> **YOUR OBJECTIVE**: In the records below, take the line containing "发表于 2024-11-22 20:32" and reproduce it and every subsequent line exactly, adding nothing.

Content starts

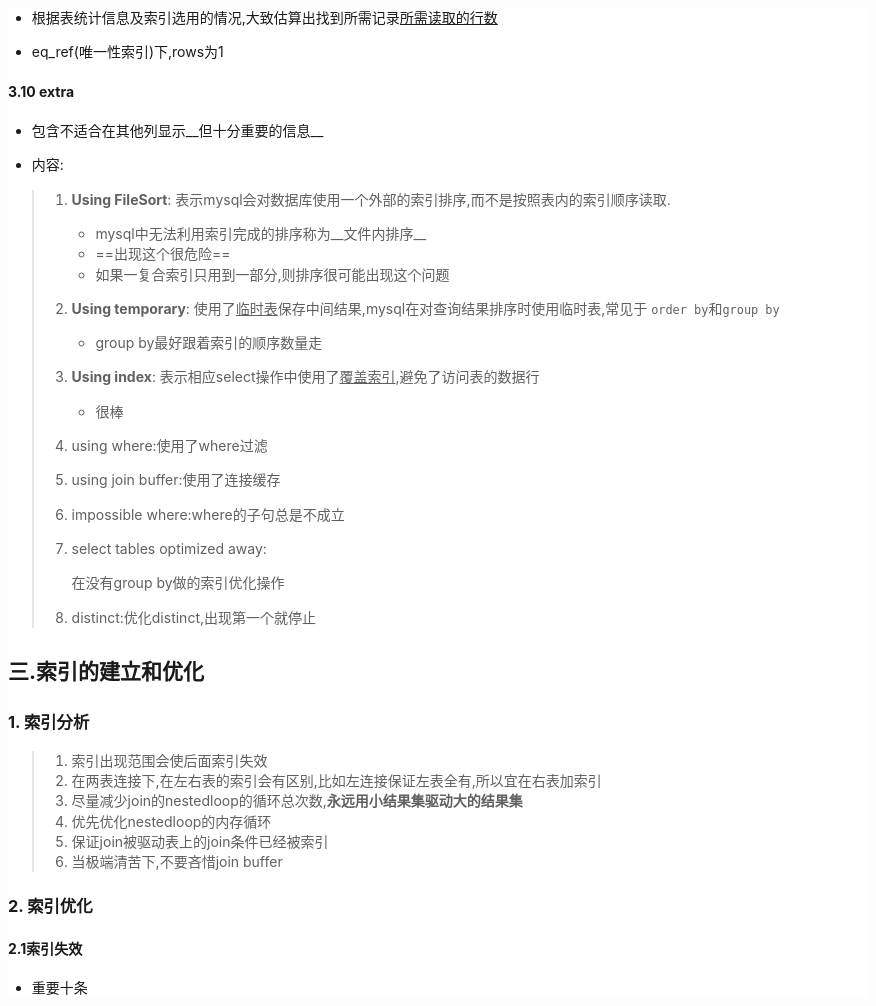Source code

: * 根据表统计信息及索引选用的情况,大致估算出找到所需记录<u>所需读取的行数</u>

* eq_ref(唯一性索引)下,rows为1

#### 3.10 extra

* 包含不适合在其他列显示__但十分重要的信息__

* 内容:

> 1. __Using FileSort__: 表示mysql会对数据库使用一个外部的索引排序,而不是按照表内的索引顺序读取.
>
>    * mysql中无法利用索引完成的排序称为__文件内排序__
>    * ==出现这个很危险==
>    * 如果一复合索引只用到一部分,则排序很可能出现这个问题
>
> 2. __Using temporary__: 使用了<u>临时表</u>保存中间结果,mysql在对查询结果排序时使用临时表,常见于 `order by`和`group by`
>
>    * group by最好跟着索引的顺序数量走
>
> 3. __Using index__: 表示相应select操作中使用了<u>覆盖索引</u>,避免了访问表的数据行
>
>    * 很棒
>
> 4. using where:使用了where过滤
>
> 5. using join buffer:使用了连接缓存
>
> 6. impossible where:where的子句总是不成立
>
> 7. select tables optimized away:
>
>    在没有group by做的索引优化操作
>
> 8. distinct:优化distinct,出现第一个就停止

## 三.索引的建立和优化

### 1. 索引分析

>  1. 索引出现范围会使后面索引失效
>  2. 在两表连接下,在左右表的索引会有区别,比如左连接保证左表全有,所以宜在右表加索引
>  3. 尽量减少join的nestedloop的循环总次数,__永远用小结果集驱动大的结果集__
>  4. 优先优化nestedloop的内存循环
>  5. 保证join被驱动表上的join条件已经被索引
>  6. 当极端清苦下,不要吝惜join buffer

### 2. 索引优化

#### 2.1索引失效

* 重要十条
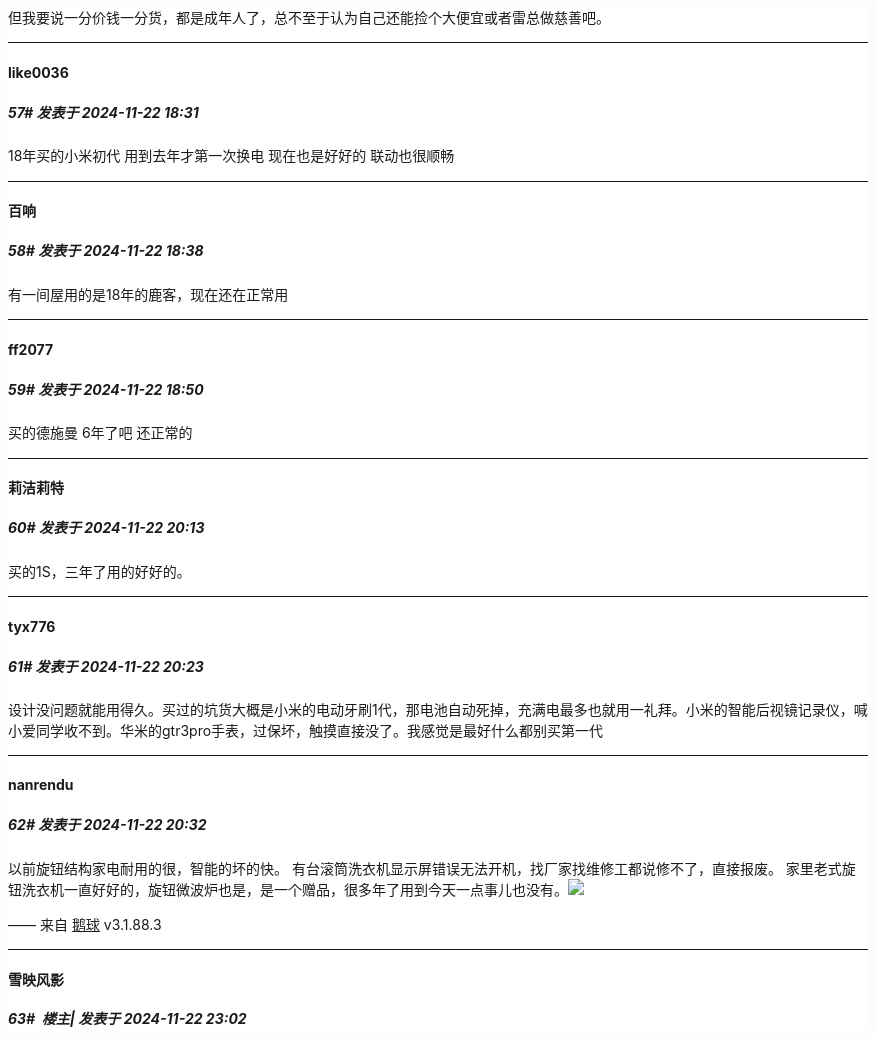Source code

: 但我要说一分价钱一分货，都是成年人了，总不至于认为自己还能捡个大便宜或者雷总做慈善吧。

*****

####  like0036  
##### 57#       发表于 2024-11-22 18:31

18年买的小米初代 用到去年才第一次换电 现在也是好好的 联动也很顺畅

*****

####  百响  
##### 58#       发表于 2024-11-22 18:38

有一间屋用的是18年的鹿客，现在还在正常用

*****

####  ff2077  
##### 59#       发表于 2024-11-22 18:50

买的德施曼 6年了吧 还正常的

*****

####  莉洁莉特  
##### 60#       发表于 2024-11-22 20:13

买的1S，三年了用的好好的。

*****

####  tyx776  
##### 61#       发表于 2024-11-22 20:23

设计没问题就能用得久。买过的坑货大概是小米的电动牙刷1代，那电池自动死掉，充满电最多也就用一礼拜。小米的智能后视镜记录仪，喊小爱同学收不到。华米的gtr3pro手表，过保坏，触摸直接没了。我感觉是最好什么都别买第一代

*****

####  nanrendu  
##### 62#       发表于 2024-11-22 20:32

以前旋钮结构家电耐用的很，智能的坏的快。
有台滚筒洗衣机显示屏错误无法开机，找厂家找维修工都说修不了，直接报废。
家里老式旋钮洗衣机一直好好的，旋钮微波炉也是，是一个赠品，很多年了用到今天一点事儿也没有。<img src="https://static.saraba1st.com/image/smiley/face2017/001.png" referrerpolicy="no-referrer">

—— 来自 [鹅球](https://www.pgyer.com/GcUxKd4w) v3.1.88.3


*****

####  雪映风影  
##### 63#         楼主| 发表于 2024-11-22 23:02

Content ends

> **EXERCISE RESPONSE**:
##### 62#       发表于 2024-11-22 20:32

以前旋钮结构家电耐用的很，智能的坏的快。
有台滚筒洗衣机显示屏错误无法开机，找厂家找维修工都说修不了，直接报废。
家里老式旋钮洗衣机一直好好的，旋钮微波炉也是，是一个赠品，很多年了用到今天一点事儿也没有。<img src="https://static.saraba1st.com/image/smiley/face2017/001.png" referrerpolicy="no-referrer">

—— 来自 [鹅球](https://www.pgyer.com/GcUxKd4w) v3.1.88.3


*****

####  雪映风影  
##### 63#         楼主| 发表于 2024-11-22 23:02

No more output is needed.